A few months later, I received a letter from SAE International, the organization in charge of standards for the automotive industry, asking if I wanted to intern with them. If there’s one thing to know about me, it’s that the automotive industry is my nicotine. I can identify a car from two blocks away by hearing its exhaust note.

Taking the internship was a no-brainer. The only problem with it was that it was unpaid.

I didn’t let that stop me, though. I worked the internship part-time and worked another job to pay the bills, rarely having too much downtime.

Toward the end of the summer when everyone’s internships wound down, I took a straw poll from a few of my friends to gauge how their internships went. Most hated them. I loved mine, and I opted to work for SAE International for an additional two weeks until the start of this school year.

The difference was in the dedication we had toward our jobs. I did something that made me excited to go to work each day. I worked close to 60 hours and was only paid for roughly 40 of them, but I reveled in the work.

The internship helped verify what I wanted to do with my life, and it gave me a sense of pride in my work.

In saying this, I believe there are only two types of people who should ever apply for internships: people who have a general direction for what they want to do with their lives and people who know what they want to do.

Those who think they know what they want to do are just a few crossroads away from discovering exactly what they want in life. Internships should be used to figure out the details.

People who know what they want to do are just a few steps away from reaching their ambitions. All they need is that “in” to get started in an industry and prove their worth to Mr. Big Shot.

Anyone else is a waste of energy who keeps someone else with direction away from what they want to do. They are the beavers clogging up the dammed lake, so to speak.

Rather than figuring out where they want to go after college and work toward that early on, many students procrastinate until the time when graduation lurks over the horizon.

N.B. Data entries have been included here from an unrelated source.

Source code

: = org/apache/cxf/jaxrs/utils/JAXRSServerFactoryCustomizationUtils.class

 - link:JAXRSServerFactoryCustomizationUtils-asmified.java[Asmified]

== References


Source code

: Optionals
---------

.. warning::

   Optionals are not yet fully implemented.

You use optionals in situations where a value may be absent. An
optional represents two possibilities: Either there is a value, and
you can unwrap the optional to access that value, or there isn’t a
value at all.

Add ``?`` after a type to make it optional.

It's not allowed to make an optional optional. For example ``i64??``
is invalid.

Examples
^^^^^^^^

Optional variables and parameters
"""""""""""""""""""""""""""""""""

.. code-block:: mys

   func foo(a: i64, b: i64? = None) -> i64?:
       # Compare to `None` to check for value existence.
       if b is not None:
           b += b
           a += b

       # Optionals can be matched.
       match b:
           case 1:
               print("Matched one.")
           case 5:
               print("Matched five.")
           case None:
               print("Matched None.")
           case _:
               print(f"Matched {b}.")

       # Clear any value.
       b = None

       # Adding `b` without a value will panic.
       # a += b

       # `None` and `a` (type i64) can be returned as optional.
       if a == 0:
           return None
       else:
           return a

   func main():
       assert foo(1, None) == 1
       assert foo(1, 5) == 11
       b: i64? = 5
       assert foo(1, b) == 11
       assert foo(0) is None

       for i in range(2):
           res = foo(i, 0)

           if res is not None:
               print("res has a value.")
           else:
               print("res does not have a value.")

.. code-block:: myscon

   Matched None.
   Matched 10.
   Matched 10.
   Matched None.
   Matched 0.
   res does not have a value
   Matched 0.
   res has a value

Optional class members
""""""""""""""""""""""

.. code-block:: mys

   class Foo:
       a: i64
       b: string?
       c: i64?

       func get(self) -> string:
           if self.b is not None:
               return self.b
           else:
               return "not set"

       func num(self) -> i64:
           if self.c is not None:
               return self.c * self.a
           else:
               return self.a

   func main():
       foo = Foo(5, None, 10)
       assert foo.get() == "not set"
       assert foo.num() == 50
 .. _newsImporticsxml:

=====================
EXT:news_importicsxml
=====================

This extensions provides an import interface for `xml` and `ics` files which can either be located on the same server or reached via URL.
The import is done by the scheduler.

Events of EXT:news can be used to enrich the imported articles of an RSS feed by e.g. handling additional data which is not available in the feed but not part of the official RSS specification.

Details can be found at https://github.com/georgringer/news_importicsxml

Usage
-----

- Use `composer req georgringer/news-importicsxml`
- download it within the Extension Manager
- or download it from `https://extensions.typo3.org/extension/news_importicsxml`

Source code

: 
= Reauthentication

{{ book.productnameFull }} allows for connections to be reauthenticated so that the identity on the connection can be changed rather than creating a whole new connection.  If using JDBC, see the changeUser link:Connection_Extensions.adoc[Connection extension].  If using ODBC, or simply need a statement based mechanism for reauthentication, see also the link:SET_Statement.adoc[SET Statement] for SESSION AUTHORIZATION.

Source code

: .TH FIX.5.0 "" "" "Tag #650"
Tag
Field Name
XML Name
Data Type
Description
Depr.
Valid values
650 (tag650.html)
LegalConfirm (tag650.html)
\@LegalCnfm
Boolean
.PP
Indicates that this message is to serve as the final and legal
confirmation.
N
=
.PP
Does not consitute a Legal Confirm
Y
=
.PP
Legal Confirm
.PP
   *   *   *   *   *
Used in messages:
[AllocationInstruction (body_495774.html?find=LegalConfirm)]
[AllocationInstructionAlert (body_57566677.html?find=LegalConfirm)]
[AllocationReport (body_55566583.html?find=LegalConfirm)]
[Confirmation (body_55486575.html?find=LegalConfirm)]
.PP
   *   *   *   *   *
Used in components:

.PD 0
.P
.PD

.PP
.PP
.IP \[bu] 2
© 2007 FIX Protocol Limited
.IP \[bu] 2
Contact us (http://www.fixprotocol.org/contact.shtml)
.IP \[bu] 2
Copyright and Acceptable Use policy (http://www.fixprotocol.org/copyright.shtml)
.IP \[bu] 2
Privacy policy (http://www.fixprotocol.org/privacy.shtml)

Then they scurry to find internships at the last minute to fill up an otherwise shallow resume.

The late rush to find an internship comes from the misconception of its importance. An internship is a gateway, but it doesn’t dictate anybody into a socioeconomic class for the rest of their life. Like a first job, it’s a starting point.

So if you’re searching for an internship, apply knowing that you want to be there. If the thought of such a position doesn’t give you a sense of nervous-excited butterflies like a first date, you don’t deserve it.

In a 2007 study by the New York-based Conference Board research group, only 39 percent of those 25 years old and younger said they liked their job — the lowest number they had ever recorded in 20 years of surveying.

People aren’t finding jobs right for them. Sometimes, it takes a little bit of searching outside of what a career office at school can provide, but finding something you want to be doing is far more satisfying than taking the first offer and being miserable with it.

But if nothing exists out there that gets you giddy, stay home and work a landscaping job for the summer. There’s nothing to be ashamed of by not having an internship. And if you’re ultimately happy with what you’re doing, does anything else really matter?